Why didn’t Liz Cheney understand? The answer, by all evidence, is that she was not trying to understand. She was trying to marginalize and silence Ilhan Omar. Unlike Haley, who proposed a challenge that could be addressed in honest debate, Cheney simply accused Omar of rushing to the defense of terrorists. Batya Ungar-Sargon, the opinion editor for the Forward, observed that it was “very interesting” that “unlike most everyone else on the right,” Haley “understood that the rockets in (Omar’s) tweet are Hamas rockets, not Israeli rockets.” Ungar-Sargon suggested that Haley was “breaking through the all too human tendency to misread opponents in the most uncharitable way possible.”

My fear is that Liz Cheney’s deliberate misreading of her Muslim colleagues is both uncharitable and strategic. There is always a desire on the part of the more cynical people in politics to sideline or diminish those who hold out the prospect of a new politics that sheds the cynicism and seeks to address complex and neglected issues with fresh perspectives.

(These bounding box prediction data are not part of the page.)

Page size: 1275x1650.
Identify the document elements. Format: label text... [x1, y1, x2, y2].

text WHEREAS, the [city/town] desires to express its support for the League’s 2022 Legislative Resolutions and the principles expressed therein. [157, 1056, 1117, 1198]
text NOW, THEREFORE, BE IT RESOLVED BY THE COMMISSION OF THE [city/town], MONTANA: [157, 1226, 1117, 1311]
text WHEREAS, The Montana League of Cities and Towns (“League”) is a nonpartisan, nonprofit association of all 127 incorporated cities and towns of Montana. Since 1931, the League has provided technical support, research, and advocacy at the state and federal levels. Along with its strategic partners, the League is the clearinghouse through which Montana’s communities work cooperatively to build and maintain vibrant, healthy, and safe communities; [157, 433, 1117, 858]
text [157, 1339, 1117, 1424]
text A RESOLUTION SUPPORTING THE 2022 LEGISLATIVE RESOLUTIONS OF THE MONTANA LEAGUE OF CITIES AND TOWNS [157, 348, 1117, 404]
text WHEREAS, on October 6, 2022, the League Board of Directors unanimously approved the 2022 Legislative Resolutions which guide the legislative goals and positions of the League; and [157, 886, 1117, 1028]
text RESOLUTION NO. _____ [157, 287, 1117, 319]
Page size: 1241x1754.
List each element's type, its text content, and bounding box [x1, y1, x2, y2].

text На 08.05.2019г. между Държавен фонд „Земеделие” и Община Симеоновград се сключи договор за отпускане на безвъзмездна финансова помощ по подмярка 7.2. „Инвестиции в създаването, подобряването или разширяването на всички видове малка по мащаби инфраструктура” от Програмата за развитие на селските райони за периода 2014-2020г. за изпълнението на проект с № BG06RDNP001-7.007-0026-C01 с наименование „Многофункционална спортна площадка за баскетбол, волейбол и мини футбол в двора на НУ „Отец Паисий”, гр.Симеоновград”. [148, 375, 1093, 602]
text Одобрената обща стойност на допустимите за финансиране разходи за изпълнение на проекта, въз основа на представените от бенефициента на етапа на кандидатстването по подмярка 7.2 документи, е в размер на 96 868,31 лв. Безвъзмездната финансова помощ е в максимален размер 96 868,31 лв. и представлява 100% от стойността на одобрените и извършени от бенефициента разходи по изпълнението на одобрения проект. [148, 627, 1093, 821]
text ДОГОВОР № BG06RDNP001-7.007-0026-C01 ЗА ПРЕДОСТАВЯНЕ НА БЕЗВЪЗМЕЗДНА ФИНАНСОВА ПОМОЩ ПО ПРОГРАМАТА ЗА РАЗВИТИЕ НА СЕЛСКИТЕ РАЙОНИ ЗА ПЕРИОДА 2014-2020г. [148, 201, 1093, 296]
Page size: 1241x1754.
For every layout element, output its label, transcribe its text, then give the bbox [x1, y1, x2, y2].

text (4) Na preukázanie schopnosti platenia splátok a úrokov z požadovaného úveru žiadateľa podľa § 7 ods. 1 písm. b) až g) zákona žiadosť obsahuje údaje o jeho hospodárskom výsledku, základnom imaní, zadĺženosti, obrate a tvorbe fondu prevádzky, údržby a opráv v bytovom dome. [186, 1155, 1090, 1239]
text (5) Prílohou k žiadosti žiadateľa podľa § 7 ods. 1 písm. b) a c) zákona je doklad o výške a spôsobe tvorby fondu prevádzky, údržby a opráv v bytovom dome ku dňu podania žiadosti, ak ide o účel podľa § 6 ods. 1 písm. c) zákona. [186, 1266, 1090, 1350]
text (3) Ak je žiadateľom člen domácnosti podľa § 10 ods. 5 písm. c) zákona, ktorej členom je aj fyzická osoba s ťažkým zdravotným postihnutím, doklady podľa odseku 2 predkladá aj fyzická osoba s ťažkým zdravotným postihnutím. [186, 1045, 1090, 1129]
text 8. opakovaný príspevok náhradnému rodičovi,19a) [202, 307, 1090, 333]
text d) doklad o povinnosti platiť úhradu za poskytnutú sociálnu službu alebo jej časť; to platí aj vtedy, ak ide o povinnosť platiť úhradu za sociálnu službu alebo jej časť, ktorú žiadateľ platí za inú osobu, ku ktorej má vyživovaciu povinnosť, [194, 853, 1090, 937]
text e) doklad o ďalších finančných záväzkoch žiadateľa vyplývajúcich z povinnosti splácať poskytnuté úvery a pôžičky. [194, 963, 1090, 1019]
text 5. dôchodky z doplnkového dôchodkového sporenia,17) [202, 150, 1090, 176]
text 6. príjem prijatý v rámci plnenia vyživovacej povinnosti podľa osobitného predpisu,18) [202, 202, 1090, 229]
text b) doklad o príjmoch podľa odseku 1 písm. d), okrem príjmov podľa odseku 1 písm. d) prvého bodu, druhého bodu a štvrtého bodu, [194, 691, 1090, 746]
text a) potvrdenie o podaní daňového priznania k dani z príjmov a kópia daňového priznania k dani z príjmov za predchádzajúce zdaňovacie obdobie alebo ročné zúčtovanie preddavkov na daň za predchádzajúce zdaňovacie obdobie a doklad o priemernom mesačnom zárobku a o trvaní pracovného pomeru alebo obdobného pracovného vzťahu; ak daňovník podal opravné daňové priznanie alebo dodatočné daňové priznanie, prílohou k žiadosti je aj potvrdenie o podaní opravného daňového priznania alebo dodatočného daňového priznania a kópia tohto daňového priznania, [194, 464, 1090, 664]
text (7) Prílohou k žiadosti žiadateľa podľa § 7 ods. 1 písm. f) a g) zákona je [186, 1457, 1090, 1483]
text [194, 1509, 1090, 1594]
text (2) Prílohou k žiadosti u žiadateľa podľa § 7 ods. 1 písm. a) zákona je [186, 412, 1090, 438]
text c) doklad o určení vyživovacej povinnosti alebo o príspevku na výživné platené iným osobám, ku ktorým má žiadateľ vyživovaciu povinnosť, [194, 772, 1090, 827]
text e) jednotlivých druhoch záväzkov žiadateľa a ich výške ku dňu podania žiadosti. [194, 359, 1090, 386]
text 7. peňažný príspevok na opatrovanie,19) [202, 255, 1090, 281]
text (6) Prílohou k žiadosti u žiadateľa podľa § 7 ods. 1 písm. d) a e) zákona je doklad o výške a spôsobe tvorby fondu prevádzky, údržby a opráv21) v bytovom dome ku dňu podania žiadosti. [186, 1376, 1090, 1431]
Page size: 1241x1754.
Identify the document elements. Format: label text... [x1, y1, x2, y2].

This is what Omar and Tlaib are trying to do. Their focus is far broader than most media coverage has recognized, and their approach is far more conciliatory and collaborative than critics like Cheney care to admit. Omar speaks frequently about human-rights issues in multiple countries and on multiple continents, doing so with a global perspective that is rooted in her own experience and in her district—a multiracial, multi-ethnic melting pot with a rich history of engagement with the world.

Ilhan Omar and Rashida Tlaib are both willing to explore and engage with complex global issues, and they do so with a courage and consistency that is rare in American politics. Apparently, this unsettles Liz Cheney and other Republicans who are ill at ease with a global view that starts from the premise that another world is possible.